The Good, the bad and the ugly. On the positive side, OCIE’s examination found that the vast majority of examined broker-dealers and advisers have adopted written information security policies and most also conduct periodic audits to determine compliance with these policies and procedures. The policies and procedures generally address mitigating the effects of a cybersecurity incident and/or outline the plan to recover from such an incident. However, the policies generally fail to address how firms determine whether they are responsible for client losses associated with cyber incidents and even fewer offered security guarantees to protect their clients against cyber-related losses.
Similarly, while the vast majority of examined firms conduct periodic risk assessments, few applied these requirements to their vendors even though a majority of firms experienced cyber-attacks directly or through one or more of their vendors.

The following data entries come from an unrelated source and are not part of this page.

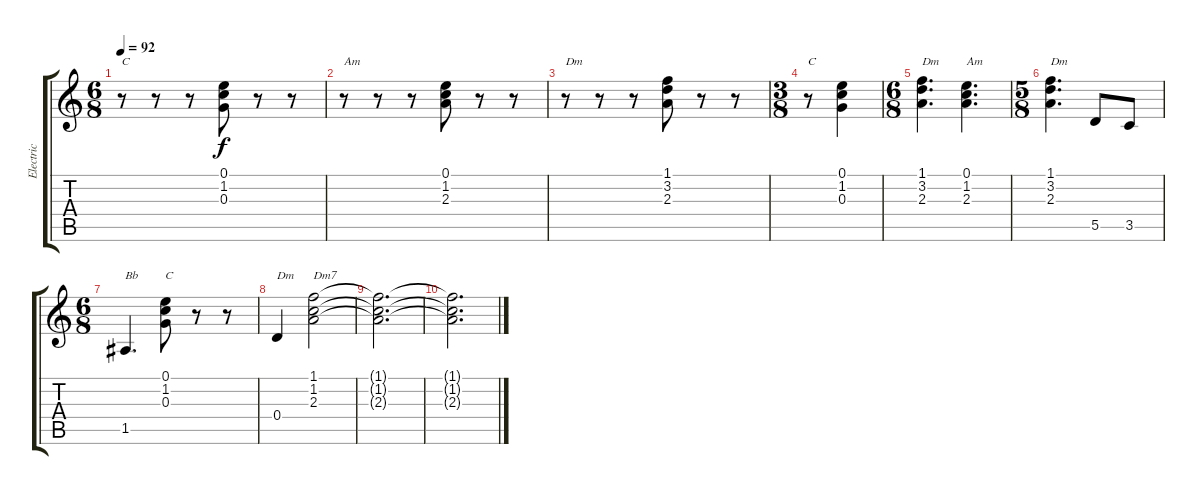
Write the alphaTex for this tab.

\track ("Electric" "Electric") {instrument overdrivenguitar}
\staff {score tabs}
\tuning (E4 B3 G3 D3 A2 E2) {hide}
\ts (6 8)
\tempo 92
\clef g2
\ks c
r.8{txt "C" dy f} r.8 r.8 (0.1 1.2 0.3).8 r.8 r.8 |
r.8{txt "Am"} r.8 r.8 (0.1 1.2 2.3).8 r.8 r.8 |
r.8{txt "Dm"} r.8 r.8 (1.1 3.2 2.3).8 r.8 r.8 |
\ts (3 8)
r.8{txt "C"} (0.1 1.2 0.3).4 |
\ts (6 8)
(1.1 3.2 2.3).4{d txt "Dm"} (0.1 1.2 2.3).4{d txt "Am"} |
\ts (5 8)
(1.1 3.2 2.3).4{d txt "Dm"} 5.5.8 3.5.8 |
\ts (6 8)
1.5.4{d txt "Bb"} (0.1 1.2 0.3).8{txt "C"} r.8 r.8 |
0.4.4{txt "Dm"} (1.1 1.2 2.3).2{txt "Dm7"} |
(1.1{t} 1.2{t} 2.3{t}).2{d} |
(1.1{t} 1.2{t} 2.3{t}).2{d}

Almost two-thirds of the broker-dealers that received fraudulent emails reported the emails to the Financial Crimes Enforcement Network by filing a Suspicious Activity Report, but only a small number of those firms reported the fraudulent emails to law enforcement or other regulatory agencies. With the exception of an investment adviser who lost in excess of $75,000 as a result of a fraudulent email, advisers generally did not report incidents to a regulator or law enforcement.
Good practices. FINRA’s Report on Cybersecurity Practices identifies principles and effective practices for firms to consider. Good practices include a sound governance framework with strong leadership; the use of risk assessments; the adoption of technical controls; the development, implementation and testing of incident response plans; the exercise of strong due diligence across the lifecycle of vendor relationships; the training of staff; and the use of intelligence-sharing opportunities. FINRA expects firms to consider the principles and effective practices it presents and will assess the adequacy of firms’ cybersecurity programs in light of the risks they face.
Bad consequences. The consequences of failing to adopt a comprehensive cybersecurity policy were recounted by Kevin LaCroix of the D&O Diary. LaCroix noted that a federal district court has upheld the Federal Trade Commission’s authority to bring enforcement actions based on a company’s failure to protect its customers’ private information. And the SEC’s OCIE has made cybersecurity an examination priority for 2015. See, SEC Press Release. And citing the recent remarks of Vincente Martinez, who heads the SEC’s Office of Market Intelligence, Think Advisor said that the Commission and FINRA are using Regulation SP for cybersecurity enforcement purposes and that FINRA is also employing FINRA Rule 2010.